- Reign: November 7, 783 – 784
- Born: 742
- Died: 784

Full name
- Family name: Zhū (朱); Given name: Cǐ (泚);

Era dates
- Yìngtiān (應天) 783-784 Tiānhuáng (天皇) 784
- Dynasty: initially Qin (秦), later changed to Han (漢) (changed in 784)
- Occupation: Military general, monarch, rebel

= Zhu Ci =

Chinese general and rebel during the Tang dynasty

Zhu Ci (朱泚; 742-784) was a Chinese military general, monarch, and rebel during the Tang dynasty. He initially served as military governor (Jiedushi) of Lulong Circuit (盧龍, headquartered in modern Beijing), but later became a general for the imperial government. Resentful that he was removed from his command due to the rebellion by his brother Zhu Tao, when Emperor Dezong of Tang fled the capital Chang'an after a mutiny, Zhu Ci declared himself emperor of a new state of Qin (later changed to Han). He was defeated and forced to flee Chang'an in 784 and was killed in flight.

== Background ==
Zhu Ci was born in 742, during the reign of Emperor Xuanzong. His family was from You Prefecture (幽州, in modern Beijing). Both his great-grandfather Zhu Li (朱利) and grandfather Zhu Siming (朱思明) served as minor imperial officials. His father Zhu Huaigui (朱懷珪) served as an officer under Pei Kuan (裴寬) the military governor of Fanyang Circuit (范陽, headquartered at You Prefecture), commanding Pei's guards, and was given a general title. Zhu Huaigui later served as a general for the rebel Yan state after An Lushan, then the military governor of Fanyang, rebelled against Emperor Xuanzong's rule in 755. At the end of the rebellion, when the Yan general then in charge of Fanyang, Li Huaixian, submitted to the rule of Emperor Xuanzong's grandson Emperor Daizong, Li Huaixian made Zhu Huaigui the prefect of Ji Prefecture (薊州, in modern Tianjin), and Zhu Huaigui continued to serve under Li Huaixian until Zhu Huaigui's death in 766.
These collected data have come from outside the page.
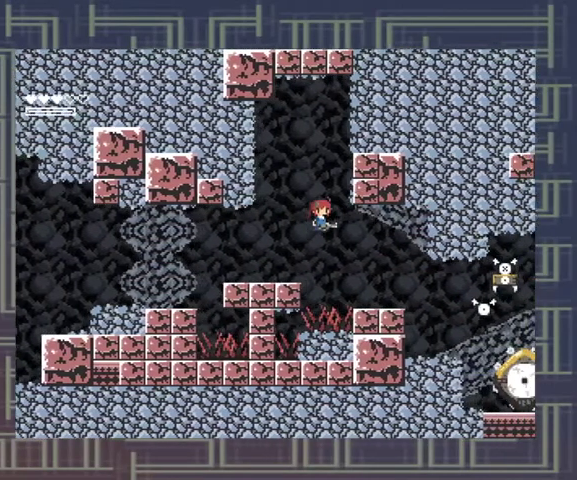
{"buttons": [], "left_stick": "center", "events": [[267, "X", "down"], [333, "DPAD_RIGHT", "up"], [333, "X", "up"], [433, "X", "down"], [500, "X", "up"]]}
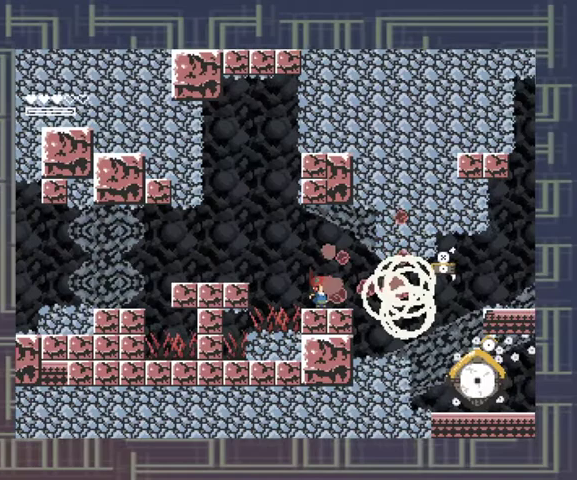
{"buttons": ["X"], "left_stick": "center", "events": [[33, "X", "down"], [133, "X", "up"], [200, "X", "down"], [400, "X", "up"], [467, "X", "down"]]}
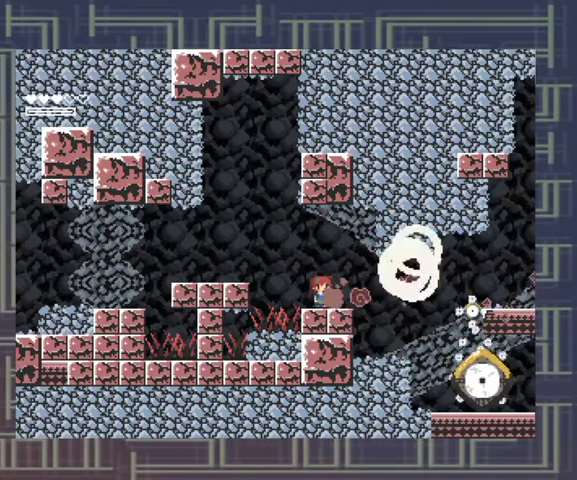
{"buttons": [], "left_stick": "center", "events": [[167, "X", "up"], [400, "X", "down"], [467, "X", "up"]]}
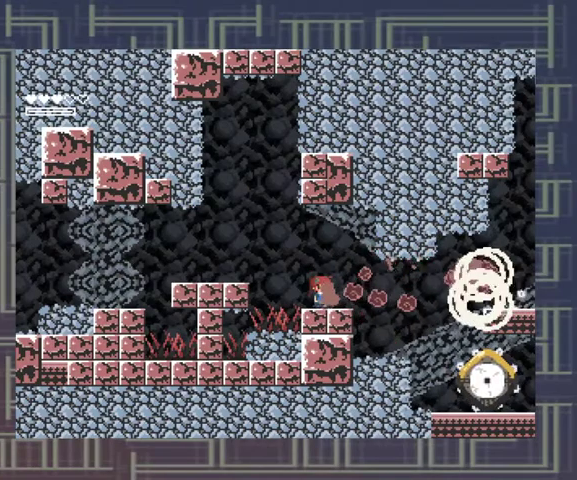
{"buttons": ["DPAD_RIGHT"], "left_stick": "center", "events": [[33, "X", "down"], [100, "X", "up"], [400, "DPAD_RIGHT", "down"]]}
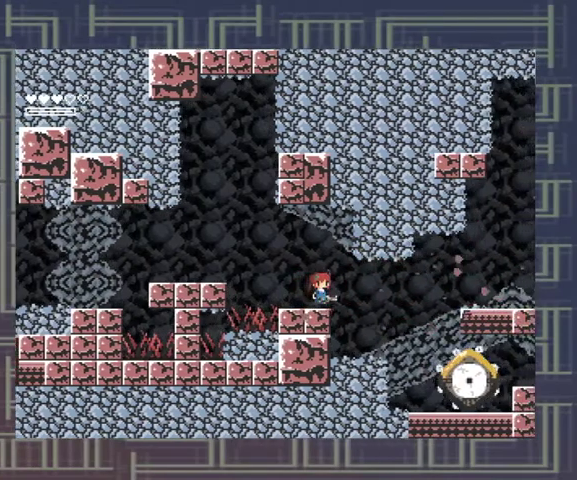
{"buttons": [], "left_stick": "center", "events": [[200, "DPAD_RIGHT", "up"]]}
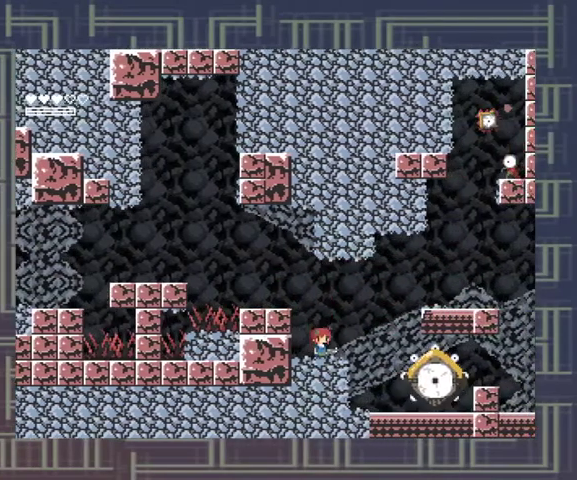
{"buttons": [], "left_stick": "center", "events": [[33, "X", "down"], [100, "X", "up"], [200, "X", "down"], [267, "X", "up"], [367, "X", "down"], [467, "X", "up"]]}
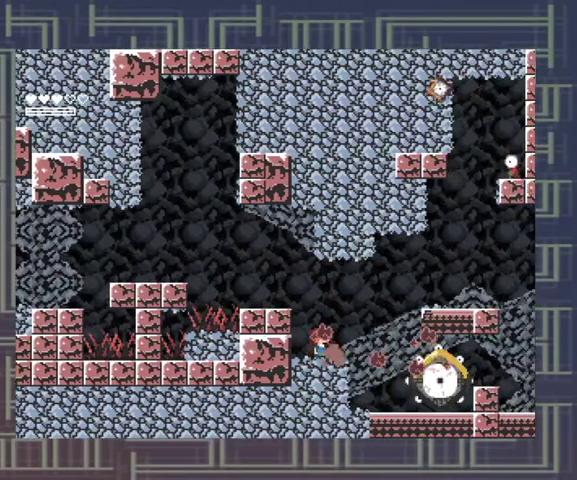
{"buttons": ["X"], "left_stick": "center", "events": [[33, "X", "down"], [267, "X", "up"], [333, "X", "down"], [400, "X", "up"], [467, "X", "down"]]}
Zhu Ci himself was said to have started a military career in his youth on account of his father. He was strong and large in size, and he was capable in horsemanship, archery, and other military arts. He was said to appear lenient but actually stricter than he appeared. However, he was also said to be generous, and whenever he led a military mission, he would distribute the spoils to his subordinates. He was thus able to receive the support of his soldiers.

== Service under Li Huaixian and Zhu Xicai ==
Zhu Ci served under Li Huaixian as well, but in 768, he and his younger brother Zhu Tao, as well as a colleague, Zhu Xicai, plotted to kill Li. Under the plan, Zhu Ci and Zhu Tao arrived at Li's headquarters and killed the guards on the outside, but when Zhu Xicai did not then arrive with his troops to enter and kill Li, Zhu Ci became apprehensive and considered fleeing, staying only after Zhu Tao admonished, "If our plan fails, we will die anyway. Why bother fleeing?" Zhu Xicai soon arrived, and they entered, killed Li, and slaughtered his family. Zhu Xicai claimed the title of acting military governor. The imperial government, later in the year, acquiesced and made Zhu Xicai military governor. Zhu Ci continued to serve under Zhu Xicai, and it was said that because they shared the same surname, Zhu Xicai trusted him greatly.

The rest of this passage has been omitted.